Upon formulation, solutions will be administered in a manner
compatible with the dosage formulation and in such amount as is
therapeutically effective. The formulations are easily administered
in a variety of dosage forms, such as the type of injectable
solutions described above, but drug release capsules and the like
can also be employed. For parenteral administration in an aqueous
solution, for example, the solution should be suitably buffered if
necessary and the liquid diluent first rendered isotonic with
sufficient saline or glucose. These particular aqueous solutions
are especially suitable for intravenous, intramuscular,
subcutaneous and intraperitoneal administration. In this
connection, sterile aqueous media which can be employed will be
known to those of skill in the art in light of the present
disclosure. Some variation in dosage will necessarily occur
depending on the condition of the subject being treated. The person
responsible for administration will, in any event, determine the
appropriate dose for the individual subject.

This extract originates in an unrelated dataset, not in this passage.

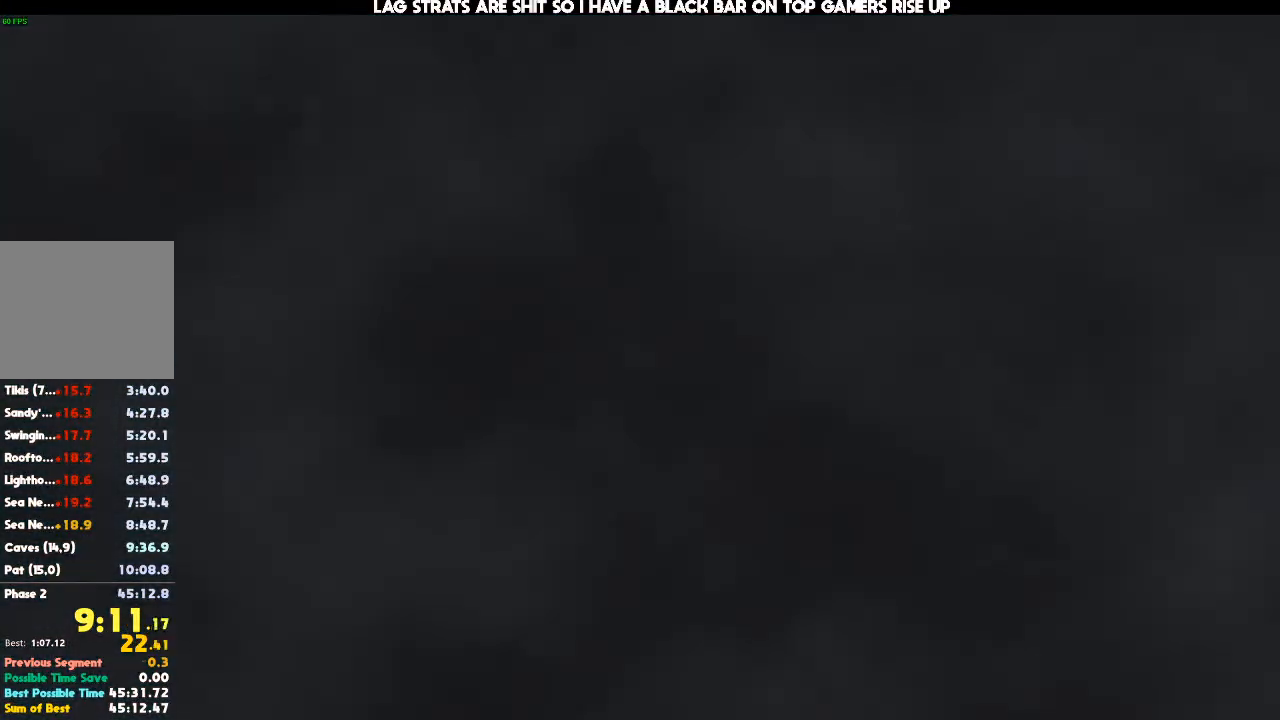
{"dt_ms": 500, "buttons": [], "left_stick": "center", "right_stick": "center", "events": []}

[0053] The invention will be further illustrated by the following
figures and examples. However, these examples and figures should
not be interpreted in any way as limiting the scope of the present
invention.
FIGURES
[0054] FIG. 1A-D. Downregulation of SK1 reduces melanoma tumor
development in mice. (A), SK1 enzymatic activity was measured in
Yumm cells stably transfected with a control (shCtrl) or two
SK1-targeted shRNA: shSK1 and shSK1(2). Enzyme activity (calculated
as pmol/min/mg of proteins) in cells transfected with shSK1 is
compared to that of shCtrl cells. Data are means.+-.sem of 3
independent experiments. (B-D), shCtrl or shSK1 Yumm cells (3.105)

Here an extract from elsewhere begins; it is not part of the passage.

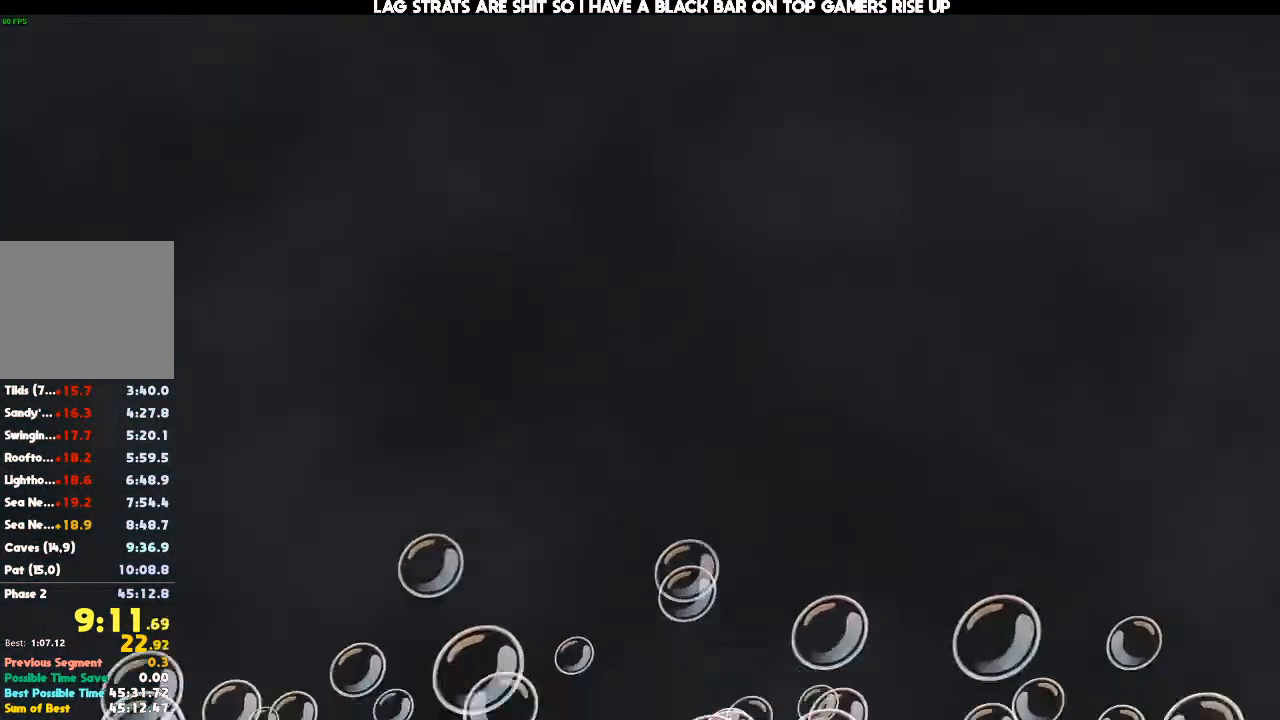
{"dt_ms": 1000, "buttons": [], "left_stick": "center", "right_stick": "center", "events": []}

were injected in the dermis of wild-type (WT) C57BL/6 mice (B and
C) or CD8-deficient mice (D). Tumor volume was determined at the
indicated days (B and D) or at the end of the experiment (C, day
26). Growth profiles are presented as mean of tumor volume.+-.SEM
and are representative of at least two independent experiments. (B
and C n=12 per group, D n=8 per group). Samples were compared using
Mann-Whitney test. *p<0.05, **p<0.01, ***p<0.001.

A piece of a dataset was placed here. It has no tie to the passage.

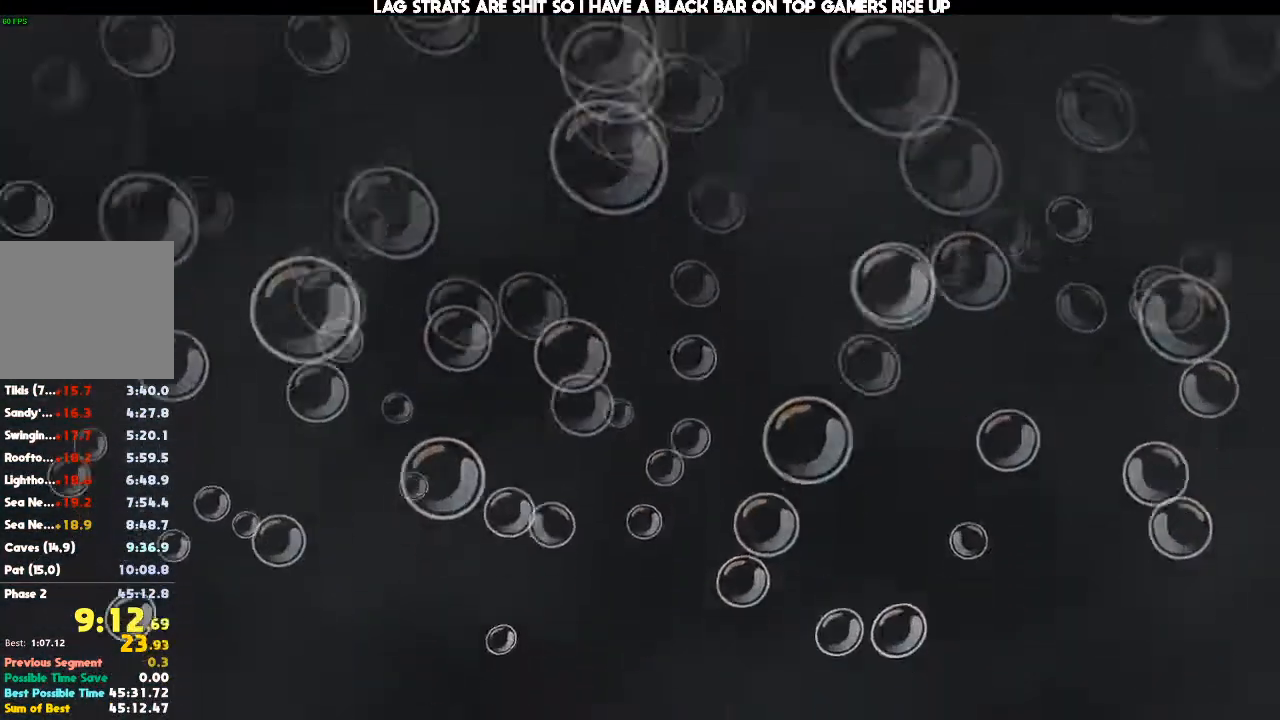
{"dt_ms": 500, "buttons": [], "left_stick": "center", "right_stick": "center", "events": []}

[0055] FIG. 2A-C. Downregulation of SK1 increases CD8+ T cell
proliferation and activation and inversely, reduces Treg. shCtrl or
shSK1 Yumm murine melanoma cells were injected in C57BL/6 mice and
TILs were analyzed on day 11 by using flow cytometry. (A) CD8+,
Foxp3+ CD4+ (Treg) and Foxp3- CD4+ T cells percentages and
CD8+/Treg ratio in tumors at day 11. (B and C) The proportion of
CD8+ (B) and Treg cells (C) expressing Ki67, PD-1 and CTLA-4 was
evaluated. Each symbol represents an independent tumor (n=9 mice
per group). Results are representative of at least 2 independent
experiments. Samples were compared using Mann-Whitney test.
*p<0.05, **p<0.01, ***p<0.001.
[0056] FIG. 3A-D. Downregulation of SK1 in tumor cells enhances the
efficacy of anti-CTLA-4 or anti-PD-1 therapy. Mice were challenged
with 3.105 shCtrl or shSK1 Yumm cells on day 0, and then treated
with control antibody (upper panels), .alpha.-CTLA-4 (days 7, 10
and 13) or/and .alpha.-PD-1 (days 5, 7 and 10). (A and B)
Individual curves are depicted for each tumor (n=6-11 mice per
group). Inserts: numbers indicate percentage of tumor-free mice at
day 25. (C) Cumulative survival curves (Logrank test: *p<0.05;
**p<0.01; ***p<0.001). (D) CD8/Treg ratio in tumors at day 11
are represented as Tukey box (n=10 per group). Results are
representative of at least 2 independent experiments. Samples were
compared using Mann-Whitney test. *p<0.05, **p<0.01,
***p<0.001.
[0057] FIG. 4A-B. Pharmacological inhibition of SK1 synergizes with
CTLA-4 blockade to eradicate melanoma tumors. Mice were challenged
with 3.105 untransfected Yumm cells on day 0, and then treated or
not with SKI-I on days 5, 7, 10, 13 and 15. Control antibody or
.alpha.-CTLA-4 was injected on days 7, 10 and 13. (A) Tumor volumes
determined at the indicated days for individual tumors are depicted
(n=6 mice per group). Inserts: numbers indicate percentage of
tumor-free mice at day 30. (B) Cumulative survival curves (Logrank
test: *p<0.05).
[0058] FIG. 5A-B. Pharmacological inhibition of SK1 synergizes with
anti-PD-1 blockade to reduce tumor growth in melanoma and colon
carcinoma. (A) Mice were challenged with 3.105 untransfected Yumm
cells on day 0, and then treated or not with SKI-I on days 5, 7,
10, 13 and 15. Control antibody or .alpha.-PD-1 was injected on
days 5, 7 and 10 (n=11-12 mice per group). (B) Mice were inoculated
with 3.105 MC38 cells on day 0, and then treated or not with SKI-I
on days 5, 7, 10, 13 and 15. Control antibody or .alpha.-PD-1 was
injected on days 7 and 10 (n=4-6 mice per group). Tumor volume
(means.+-.sem for each group) was determined at the indicated days.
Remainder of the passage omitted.